Tears started to loose, what I'm trying to regret.? Why I thought was so melancholy face reality, only the night became friends in the rest of my life .. with stars and moonlight XG become seukir happiness, I was so afraid to face tomorrow, even it seems every time I fall asleep never inginku to return all awakened from my dream .. I could not quite accept that the day would come, because the more the sun shines hot, the more my heart rebels wanted to run to the night ..
Without it ..
I started to walk away from all false shadows they say about her perfect figure of an angel incarnate, I started to take off half of his heart had always been my XG store, because I realize, that with or without it, I would still stand alone .. though I'm not so tough now are able to withstand the blow of the sea waves, but I'm still me .. who's crying when I think thorn world and an age so tender ..
Her ...
You look like a rabbit pig is very funny to me, but you are currently a satusatunya sword that tore at my heart, you nytakan love and made me repeat the millions of words that had been spoken and the promises that have teringkari .. but I still want to hug my pain with you .. passes all night groan because of you .. I'm not that clever poet plays beautiful symphony of words in each word.

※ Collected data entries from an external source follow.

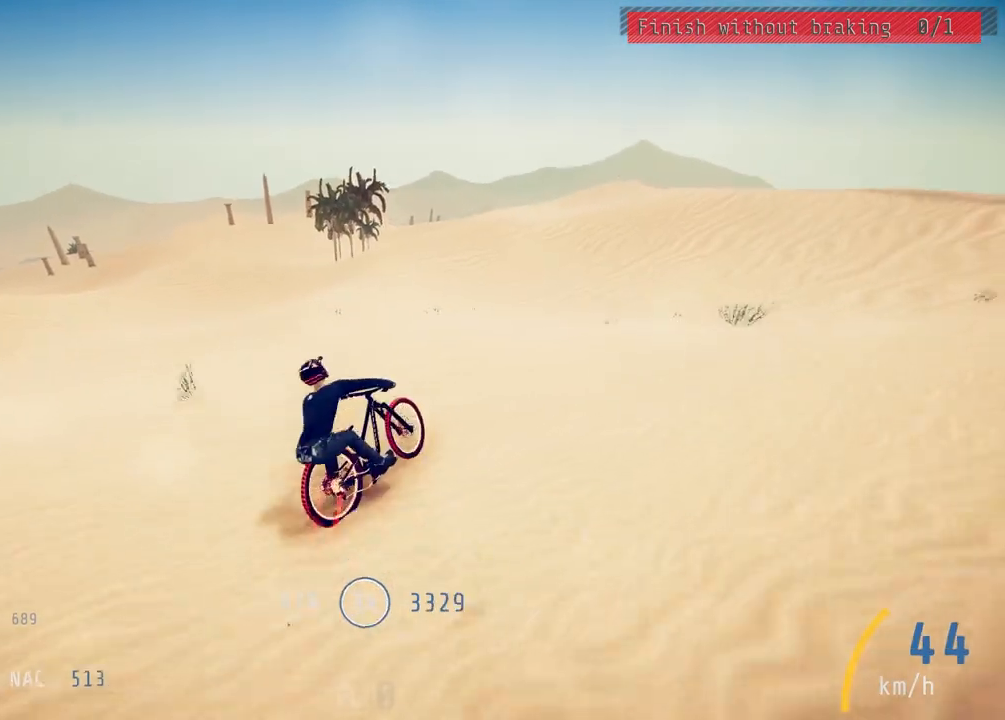
{"buttons": ["R2"], "left_stick": "center", "right_stick": "down", "events": [[100, "left_stick", "up-right"], [300, "left_stick", "center"]]}
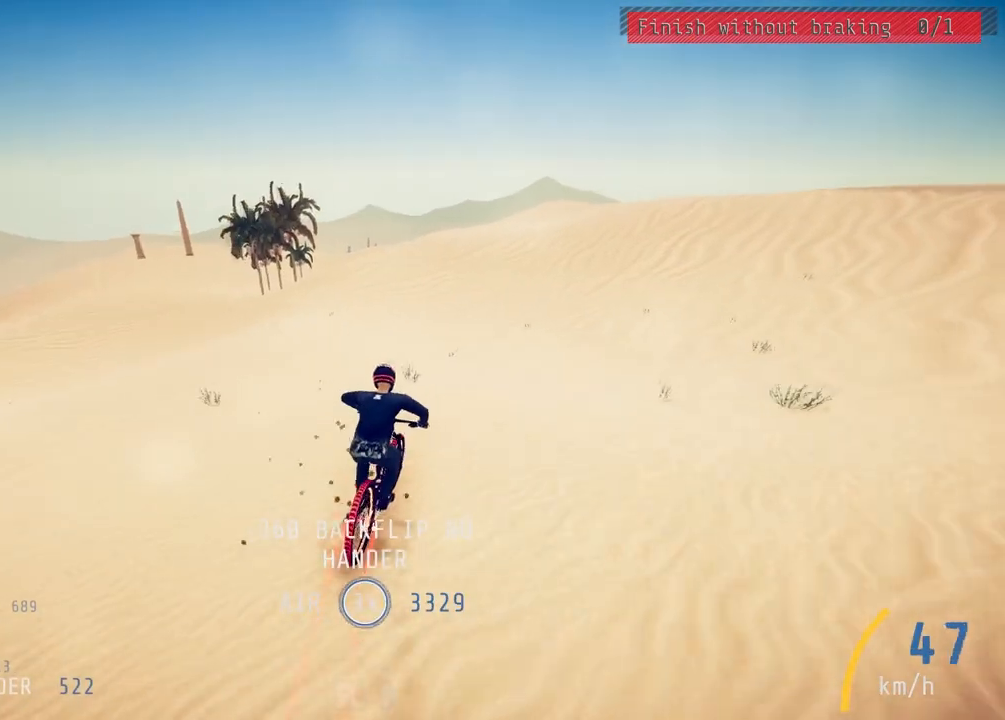
{"buttons": ["R2"], "left_stick": "center", "right_stick": "center", "events": [[17, "right_stick", "center"], [200, "left_stick", "down-left"], [400, "left_stick", "center"]]}
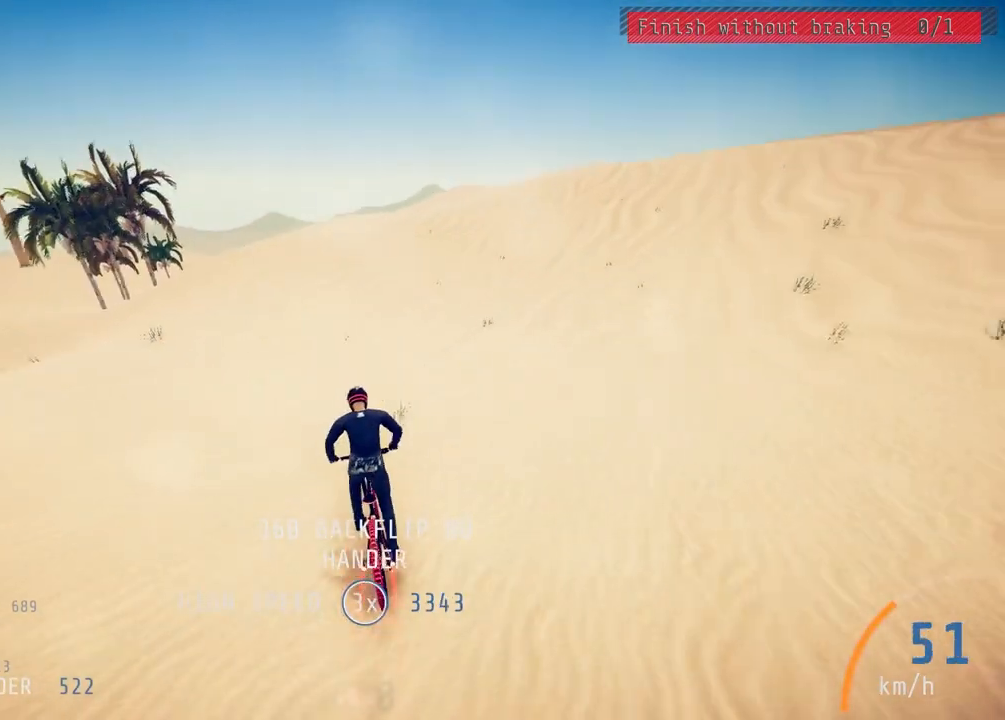
{"buttons": ["R2"], "left_stick": "center", "right_stick": "center", "events": [[67, "left_stick", "up-right"], [133, "right_stick", "down-right"], [200, "left_stick", "center"], [267, "left_stick", "left"], [383, "right_stick", "center"], [433, "left_stick", "center"]]}
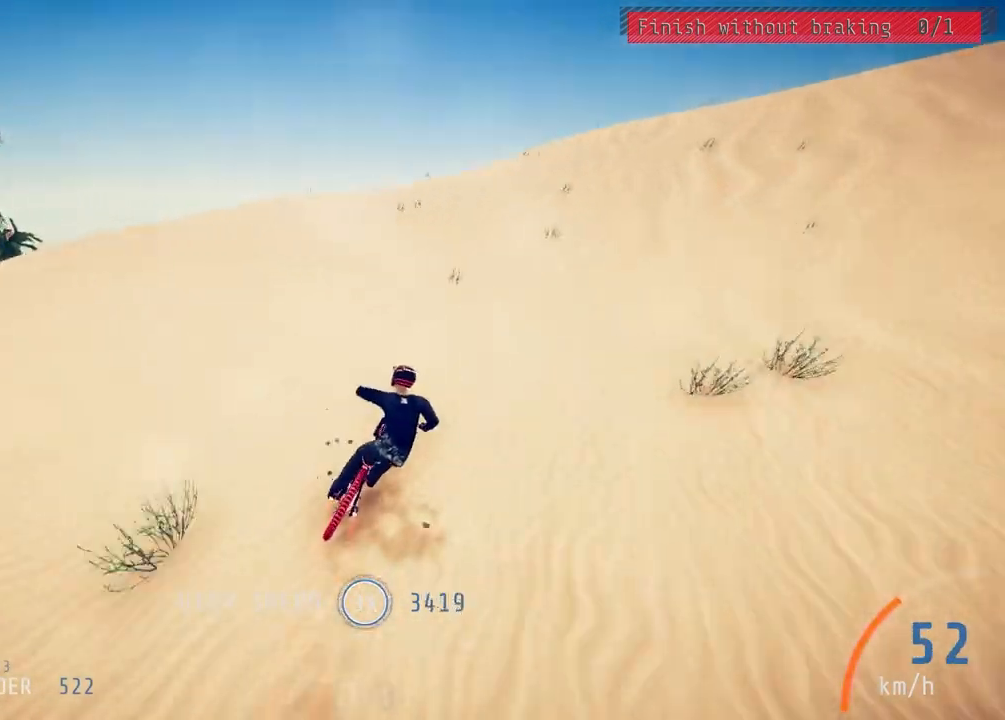
{"buttons": ["R2"], "left_stick": "left", "right_stick": "down", "events": [[117, "left_stick", "left"], [167, "right_stick", "down"], [300, "left_stick", "center"], [400, "left_stick", "left"]]}
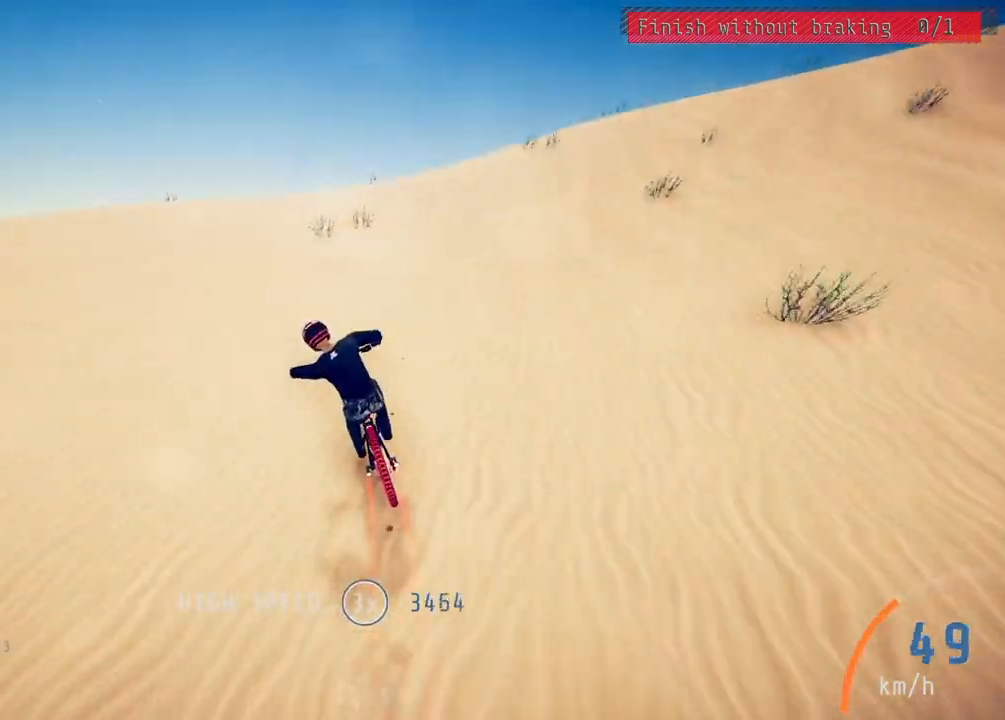
{"buttons": ["L1", "R2"], "left_stick": "down", "right_stick": "right", "events": [[33, "left_stick", "center"], [183, "left_stick", "down"], [250, "right_stick", "up"], [367, "right_stick", "center"], [433, "L1", "down"], [450, "right_stick", "right"]]}
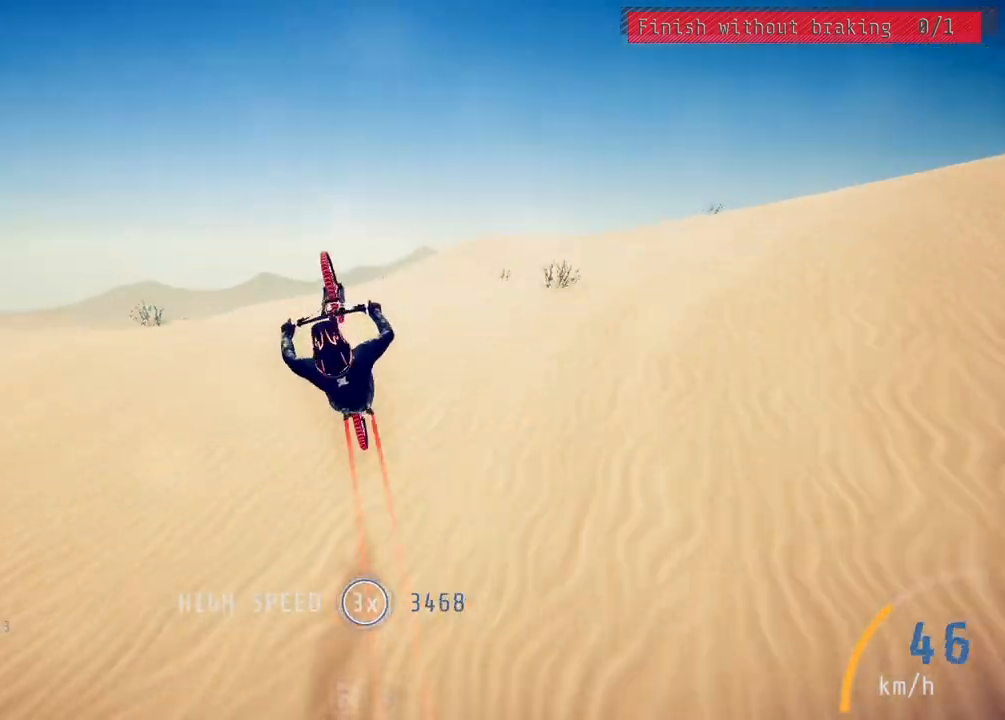
{"buttons": ["R2"], "left_stick": "down", "right_stick": "center", "events": [[350, "right_stick", "center"], [467, "L1", "up"]]}
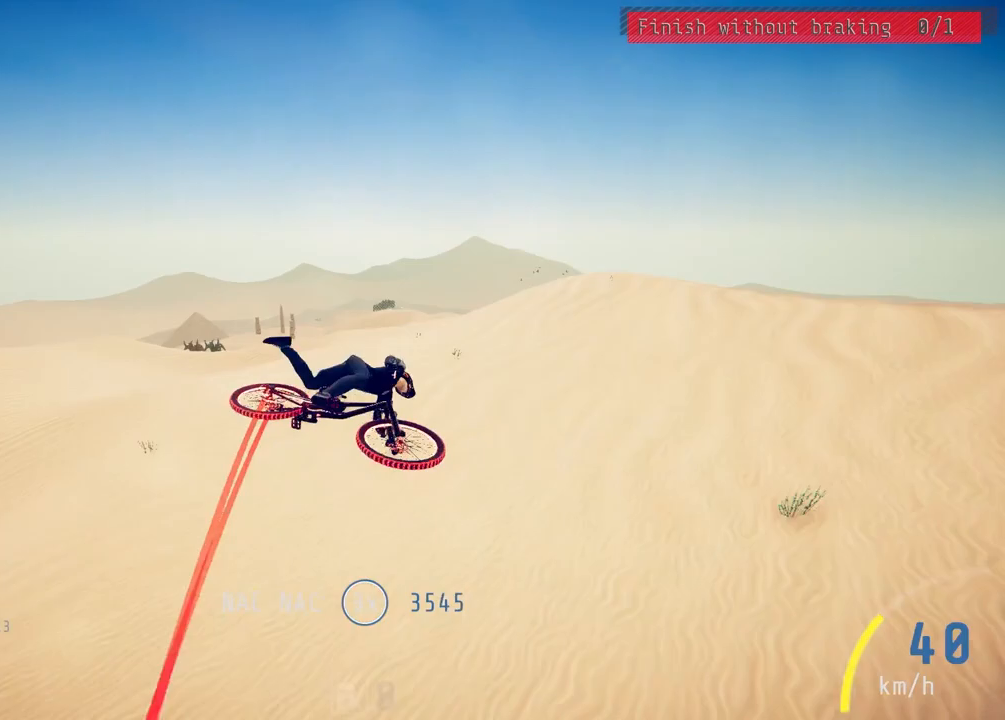
{"buttons": ["R2"], "left_stick": "up-right", "right_stick": "down", "events": [[50, "left_stick", "down-left"], [167, "left_stick", "left"], [267, "left_stick", "center"], [317, "right_stick", "down"], [350, "left_stick", "up-right"]]}
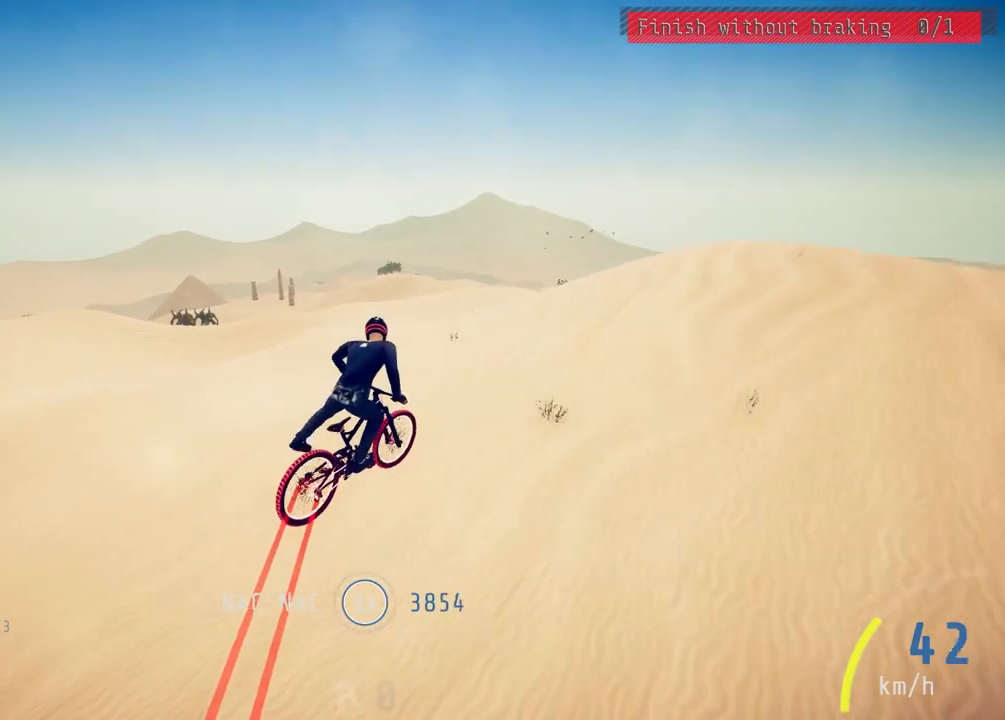
{"buttons": ["R2"], "left_stick": "down-right", "right_stick": "down", "events": [[17, "left_stick", "center"], [100, "left_stick", "up-right"], [200, "left_stick", "center"], [317, "left_stick", "right"], [467, "left_stick", "down-right"]]}
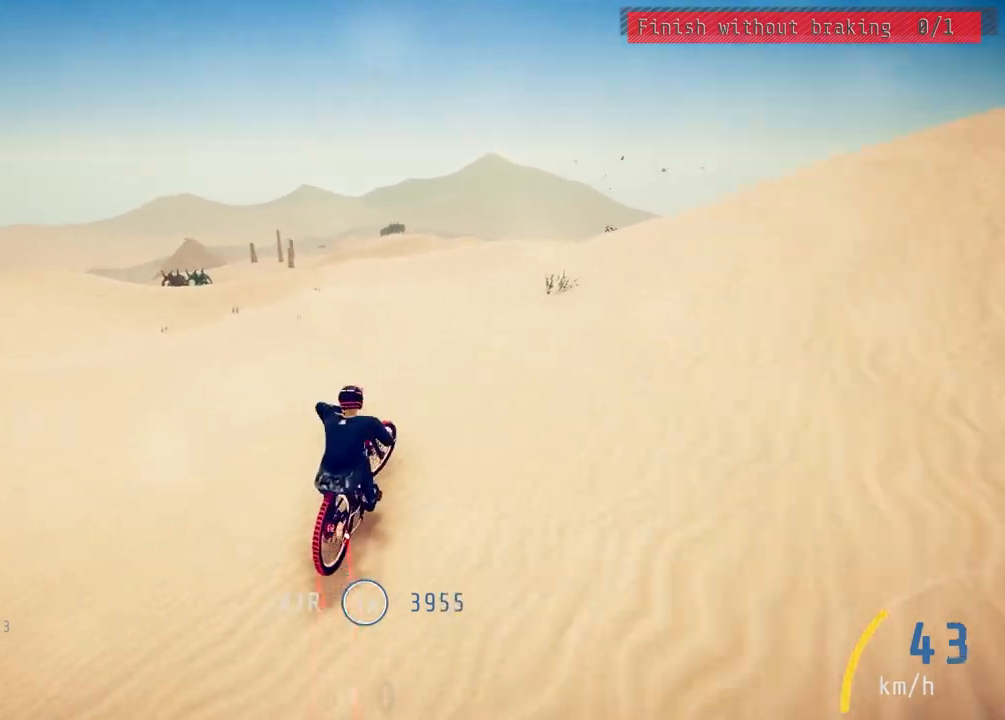
{"buttons": ["R2"], "left_stick": "center", "right_stick": "down", "events": [[183, "left_stick", "center"]]}
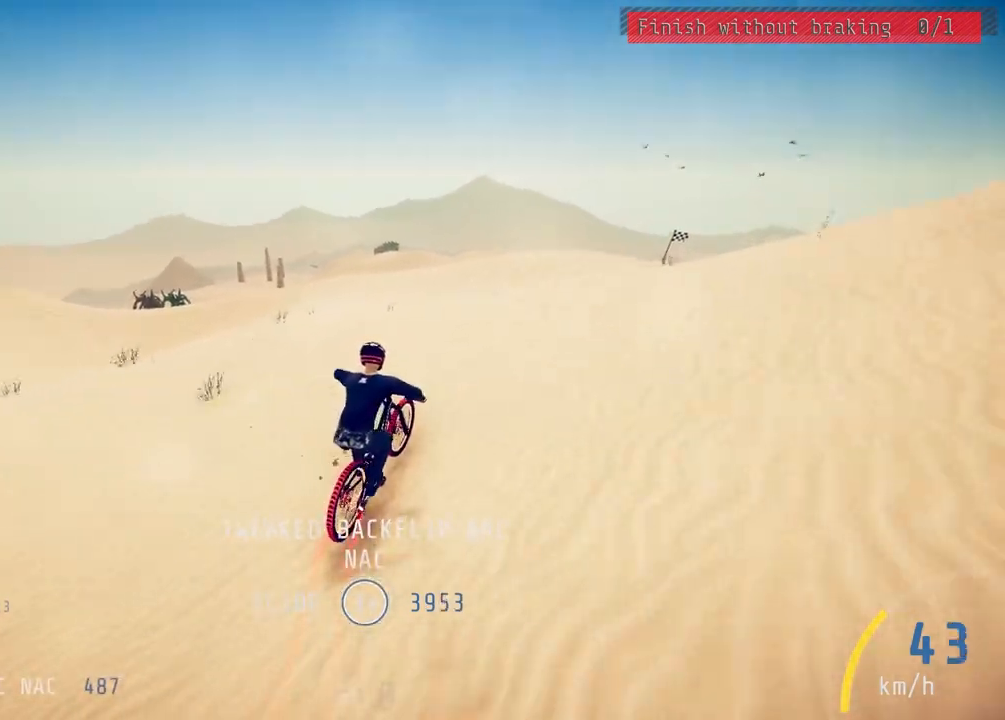
{"buttons": ["L1", "R2"], "left_stick": "up", "right_stick": "up", "events": [[150, "right_stick", "up"], [183, "left_stick", "up"], [233, "L1", "down"], [233, "right_stick", "center"], [367, "right_stick", "up"]]}
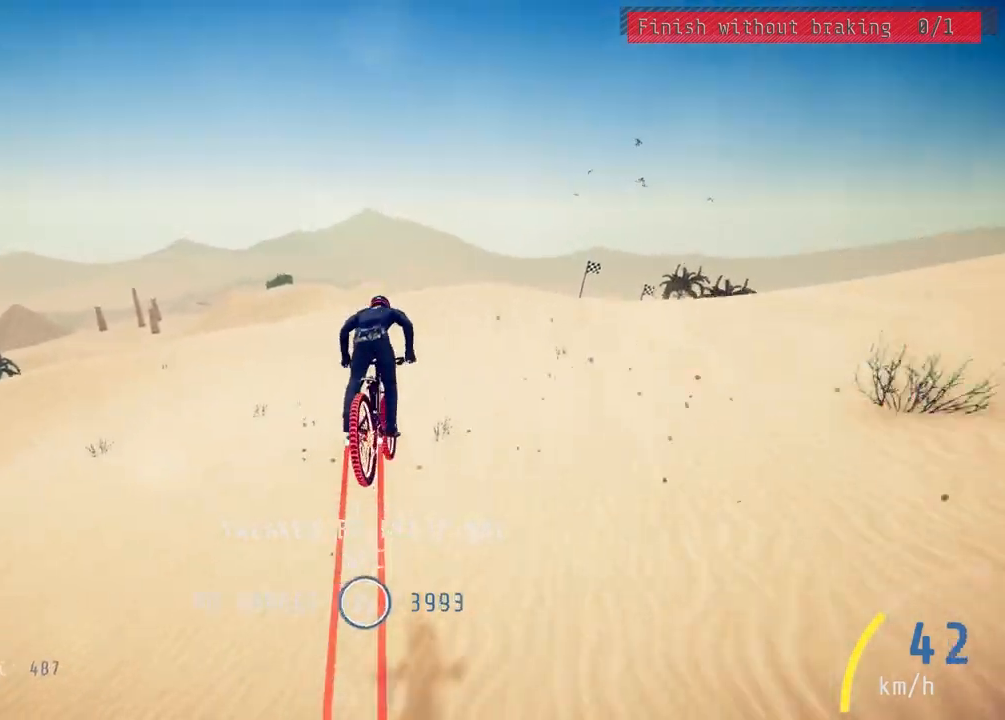
{"buttons": ["L1", "R2"], "left_stick": "up", "right_stick": "center", "events": [[317, "right_stick", "center"]]}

But I'm ready if you're asked to sing the word love for you .. with you make in every night without you cry I tell myself ..
Sometimes I'm confused, I got you .. but I'm still alone late at night, but the time to answer .. and allow me to continue to receive all my inner turmoil and survive .. I realized that would never exist keabadiaan in every story .. but you .. etched and imprinted on every drop of blood in my veins .. adore you like a slave who will always be proud of despite continued on erasa hurt .. that many men love to talk like you is not easy to become an active listener as well as to speak ..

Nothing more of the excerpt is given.